The problem with hot sauce convention and hot sauce contests is that Swamp Dragon is a category buster, or category creator, or a category evader… it cannot be smashed into an existing category. No other liquor-based hot sauce exists. So what conventional category can be fair to Swamp Dragon? At the risk of pissing off a whole lotta chiliheads who are deeply invested in hot sauce contests, the blind taste test tells you nothing you should know about Swamp Dragon.
The mark of culinary success for hot sauce, in my view, is how well it works in foods and beverages, not how it tastes on its own. Part and parcel of The Swamp Dragon Principle is that no one eats hot sauce as a main course. I look for balance in beer, wine, and foods. I fill my mouth and my belly with them. Condiments, on the other hand, are generally not too good to eat (or drink) on their own. Gobble your way through the condiments at the end of the Indian buffet, and you’re likely to be most unhappy. Add a bit to your Indian food, and a complex flavor tapestry unfolds. I don’t down fish sauce from a bottle, but Asian cuisine would be less tempting without it. I cannot fathom trying to kill my hunger with a jar of yellow mustard.
I don’t think I want to enter any more hot sauce competitions. Maybe I will, but I'm not too keen these days.
The Ouzo Dragon, to be eaten on baklava, was bested in my most recent contest entry by a lime habanero. I guess it’s sour grapes to say so, but lime habanero is not unique, and baklava spiced with an ouzo-based hot sauce is as unique as it gets, and an unabashed flavor gold mine. I would not have submitted it if I hadn’t tried it and been thoroughly pleased. It really is special to use hot sauce in these new ways, and ouzo-spiced baklava is both mystery and joy on the palette. That’s just a good time right there.
No. Forget about the blind taste test. If you really want to know what you need to know about Swamp Dragon hot sauce, perform the #SwampDragonShootOut.
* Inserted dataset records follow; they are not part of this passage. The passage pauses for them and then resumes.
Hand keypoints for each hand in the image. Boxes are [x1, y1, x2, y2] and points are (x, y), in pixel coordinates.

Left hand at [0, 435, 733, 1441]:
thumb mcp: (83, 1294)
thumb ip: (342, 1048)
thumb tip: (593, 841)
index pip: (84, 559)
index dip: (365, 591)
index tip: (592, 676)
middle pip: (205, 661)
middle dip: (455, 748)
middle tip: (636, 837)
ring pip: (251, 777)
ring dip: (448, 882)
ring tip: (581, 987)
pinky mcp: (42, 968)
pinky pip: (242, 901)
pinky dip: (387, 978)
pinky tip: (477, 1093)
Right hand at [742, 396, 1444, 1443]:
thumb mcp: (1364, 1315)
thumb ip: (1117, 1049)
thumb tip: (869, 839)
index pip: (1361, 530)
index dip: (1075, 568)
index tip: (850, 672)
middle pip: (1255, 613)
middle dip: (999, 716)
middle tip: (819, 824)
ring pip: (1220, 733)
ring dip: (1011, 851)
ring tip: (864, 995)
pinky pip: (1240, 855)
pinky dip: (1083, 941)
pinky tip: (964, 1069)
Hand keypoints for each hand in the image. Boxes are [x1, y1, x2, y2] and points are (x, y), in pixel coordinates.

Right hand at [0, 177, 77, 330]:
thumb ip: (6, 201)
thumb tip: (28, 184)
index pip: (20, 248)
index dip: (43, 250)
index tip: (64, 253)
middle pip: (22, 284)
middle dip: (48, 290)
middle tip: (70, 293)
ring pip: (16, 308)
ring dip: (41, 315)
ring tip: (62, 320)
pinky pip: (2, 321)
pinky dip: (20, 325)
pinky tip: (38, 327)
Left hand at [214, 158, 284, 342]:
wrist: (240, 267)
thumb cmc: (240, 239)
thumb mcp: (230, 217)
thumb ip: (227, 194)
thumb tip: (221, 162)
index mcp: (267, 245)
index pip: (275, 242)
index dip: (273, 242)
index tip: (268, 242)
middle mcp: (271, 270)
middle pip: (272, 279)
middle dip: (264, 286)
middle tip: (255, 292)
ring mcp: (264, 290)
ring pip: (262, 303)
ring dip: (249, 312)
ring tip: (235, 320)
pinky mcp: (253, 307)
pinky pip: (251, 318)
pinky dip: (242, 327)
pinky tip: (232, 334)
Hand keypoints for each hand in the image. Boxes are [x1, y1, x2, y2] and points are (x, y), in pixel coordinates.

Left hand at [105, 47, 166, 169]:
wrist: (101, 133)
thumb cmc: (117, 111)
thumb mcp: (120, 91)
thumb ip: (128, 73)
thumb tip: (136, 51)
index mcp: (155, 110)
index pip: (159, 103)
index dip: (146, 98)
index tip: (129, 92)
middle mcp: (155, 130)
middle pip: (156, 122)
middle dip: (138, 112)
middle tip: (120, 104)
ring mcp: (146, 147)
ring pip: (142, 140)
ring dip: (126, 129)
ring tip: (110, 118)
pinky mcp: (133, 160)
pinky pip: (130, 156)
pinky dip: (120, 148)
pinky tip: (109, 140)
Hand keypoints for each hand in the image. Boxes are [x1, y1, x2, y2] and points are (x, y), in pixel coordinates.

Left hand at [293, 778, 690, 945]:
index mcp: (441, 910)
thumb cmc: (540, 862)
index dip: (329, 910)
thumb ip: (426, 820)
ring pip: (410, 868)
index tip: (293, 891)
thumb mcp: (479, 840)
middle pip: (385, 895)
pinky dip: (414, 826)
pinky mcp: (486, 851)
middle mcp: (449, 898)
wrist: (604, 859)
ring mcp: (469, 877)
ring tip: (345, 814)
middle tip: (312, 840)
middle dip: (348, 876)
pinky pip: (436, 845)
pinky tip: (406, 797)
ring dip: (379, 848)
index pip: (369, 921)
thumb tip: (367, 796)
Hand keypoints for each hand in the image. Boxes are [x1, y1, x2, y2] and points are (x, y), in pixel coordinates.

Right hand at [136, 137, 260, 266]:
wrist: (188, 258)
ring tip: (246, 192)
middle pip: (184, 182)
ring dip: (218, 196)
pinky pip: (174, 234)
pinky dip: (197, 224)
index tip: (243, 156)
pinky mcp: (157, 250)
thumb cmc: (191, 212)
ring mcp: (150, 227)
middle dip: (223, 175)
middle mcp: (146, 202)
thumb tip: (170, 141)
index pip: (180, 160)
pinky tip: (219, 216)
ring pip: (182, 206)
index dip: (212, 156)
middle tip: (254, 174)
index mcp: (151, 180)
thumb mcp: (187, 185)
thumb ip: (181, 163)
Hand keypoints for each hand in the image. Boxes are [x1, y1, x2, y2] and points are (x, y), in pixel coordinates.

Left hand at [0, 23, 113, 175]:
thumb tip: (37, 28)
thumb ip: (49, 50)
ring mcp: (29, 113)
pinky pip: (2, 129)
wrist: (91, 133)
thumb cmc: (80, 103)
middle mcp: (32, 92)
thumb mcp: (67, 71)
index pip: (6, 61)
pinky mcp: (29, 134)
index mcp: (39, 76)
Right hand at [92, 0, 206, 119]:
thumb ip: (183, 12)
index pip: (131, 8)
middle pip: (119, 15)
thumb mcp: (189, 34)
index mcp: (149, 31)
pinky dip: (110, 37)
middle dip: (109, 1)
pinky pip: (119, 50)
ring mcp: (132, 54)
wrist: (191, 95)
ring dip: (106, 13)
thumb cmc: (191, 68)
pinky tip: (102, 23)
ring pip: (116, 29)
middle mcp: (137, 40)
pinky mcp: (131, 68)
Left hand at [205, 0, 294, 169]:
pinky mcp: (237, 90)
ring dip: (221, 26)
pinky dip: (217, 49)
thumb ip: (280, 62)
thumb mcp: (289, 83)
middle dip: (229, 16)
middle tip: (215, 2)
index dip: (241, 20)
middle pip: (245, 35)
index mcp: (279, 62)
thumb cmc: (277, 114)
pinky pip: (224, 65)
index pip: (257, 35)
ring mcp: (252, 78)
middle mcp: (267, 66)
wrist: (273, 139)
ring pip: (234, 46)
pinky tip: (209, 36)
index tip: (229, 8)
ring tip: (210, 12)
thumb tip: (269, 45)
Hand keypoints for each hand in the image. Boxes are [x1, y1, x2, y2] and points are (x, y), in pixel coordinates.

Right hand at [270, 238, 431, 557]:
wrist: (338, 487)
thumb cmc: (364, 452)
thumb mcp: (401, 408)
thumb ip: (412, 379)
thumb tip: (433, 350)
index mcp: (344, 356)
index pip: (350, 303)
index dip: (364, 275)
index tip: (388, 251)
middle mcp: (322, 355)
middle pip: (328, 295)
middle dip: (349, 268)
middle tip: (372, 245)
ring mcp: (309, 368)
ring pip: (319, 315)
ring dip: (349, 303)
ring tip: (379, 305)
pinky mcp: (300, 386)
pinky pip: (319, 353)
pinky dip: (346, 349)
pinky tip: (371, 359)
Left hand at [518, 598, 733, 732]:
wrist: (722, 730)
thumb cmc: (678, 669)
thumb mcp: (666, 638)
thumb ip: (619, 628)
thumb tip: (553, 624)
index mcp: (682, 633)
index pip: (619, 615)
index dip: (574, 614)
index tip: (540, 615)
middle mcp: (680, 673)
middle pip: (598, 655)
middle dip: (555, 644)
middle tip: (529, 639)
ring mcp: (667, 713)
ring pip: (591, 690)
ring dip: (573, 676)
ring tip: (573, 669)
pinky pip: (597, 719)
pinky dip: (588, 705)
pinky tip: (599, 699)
The Swamp Dragon Shoot Out won’t make you wear a blindfold or remove labels. Swamp Dragon is happy to compete in the light of day. Go get your favorite hot sauce out of the cupboard. Go ahead. I’ll wait. Ok. Good. Now. Go get your favorite food to eat with that hot sauce. Know what you’re eating. Know what you’re testing. Compare labels if you want. Marvin the Baby Dragon won’t mind. He’s very happy and quite secure.
Now eat three bites of that food using Swamp Dragon hot sauce as your condiment. Note the consistency, the color, the aroma… not just the flavor. Savor it, and think about what you’re tasting. For the fourth bite, return to your old standby, and be certain to use the same amount that you did with Swamp Dragon. When you’ve gone through this process, you will have no doubt which sauce you prefer. Swamp Dragon may or may not win, but the process will be as fair as any blind test, because you will not land on one or the other over brand loyalty or politics, or even an adorable baby dragon. You will know because you knew what you were eating, and arrived at a decision anyhow. You will know because you ate it on food - the way we all eat hot sauce. You will know because you pitted your favorite against Swamp Dragon.
Is it cocky of me to say rum, bourbon, tequila, or vodka taste better than white vinegar?